-------- 対象の文章 --------

最後に注意を要するのは、自白の変貌とも呼ぶべき自白内容の大きな変更である。たとえば、六月二十三日の段階では、タオルで締めて殺したという供述が、わずか二日後の二十五日には、首を上から押さえて殺したというように変更される。
このように、変更することがすでに大きな問題であるが、なぜこうも大きく変わるのか、その理由については少しも説明されず、また取調官もその理由を尋ねようとしていない。
このような極端な自白の変貌は、それ自体自白の信憑性を大きくゆるがすものである。
また角度を変えてみると、単独犯行を認めた――つまりそれまでの三人共犯というでたらめな供述を改め、これからはすべて正直に申し上げるという態度を示した最初の白白に、タオルで絞め殺したと述べたということは極めて重大であると言わなければならない。なんら作為を加えることなく、任意に述べたという最初の自白に客観的事実と明白な食い違いが存在するということは、まさに供述者が客観的事実が何であるかを知らなかったことを物語るものであり、タオルで絞殺をしたとの自白は、捜査官に迫られてやむなくした当推量(あてずいりょう)の供述であることをしめすものであるからである。

-------- 与えられた資料 --------

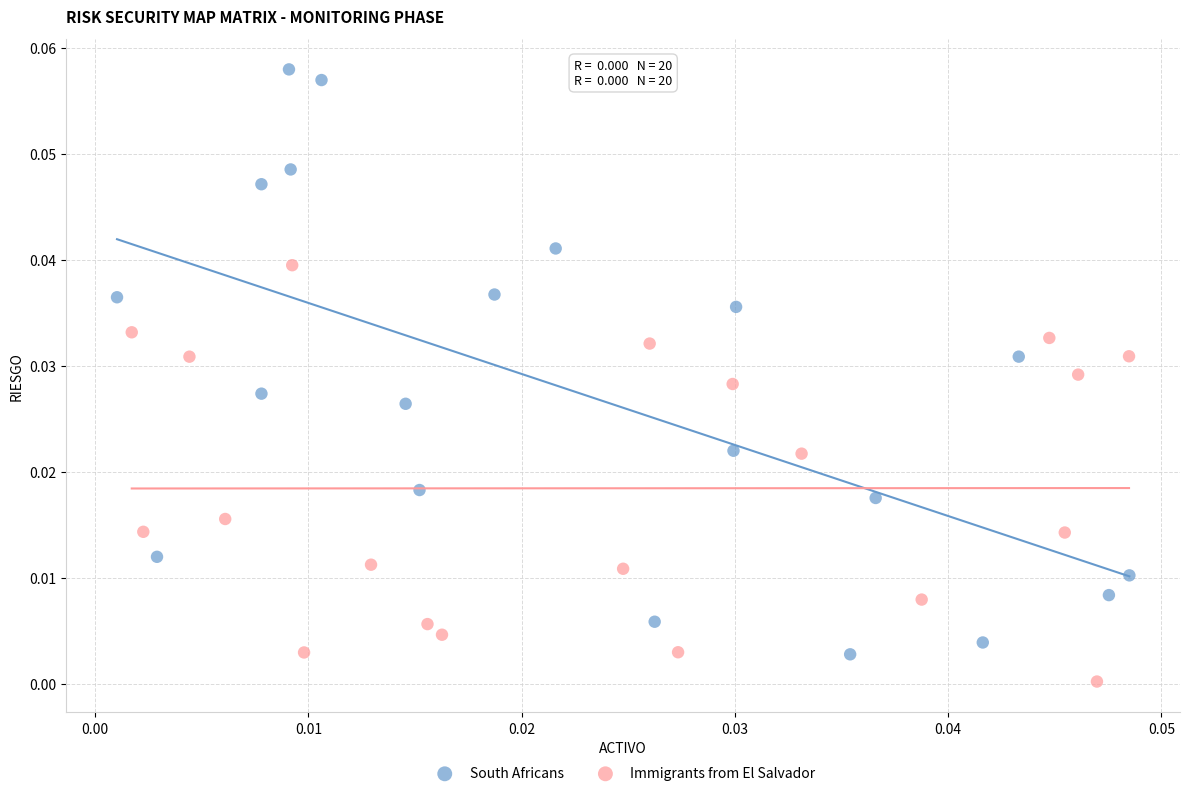

Which series contains the highest Y value?

South Africans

--------

自白の変化についての文章から、「また角度を変えてみると、単独」を含む部分から書き始めて、「しめすものであるからである。」で終わるところまでを、そのまま書き写してください。 この資料は、上の文章とは関係がありません。

また角度を変えてみると、単独犯行を認めた――つまりそれまでの三人共犯というでたらめな供述を改め、これからはすべて正直に申し上げるという態度を示した最初の白白に、タオルで絞め殺したと述べたということは極めて重大であると言わなければならない。なんら作為を加えることなく、任意に述べたという最初の自白に客観的事実と明白な食い違いが存在するということは、まさに供述者が客観的事実が何であるかを知らなかったことを物語るものであり、タオルで絞殺をしたとの自白は、捜査官に迫られてやむなくした当推量(あてずいりょう)の供述であることをしめすものであるからである。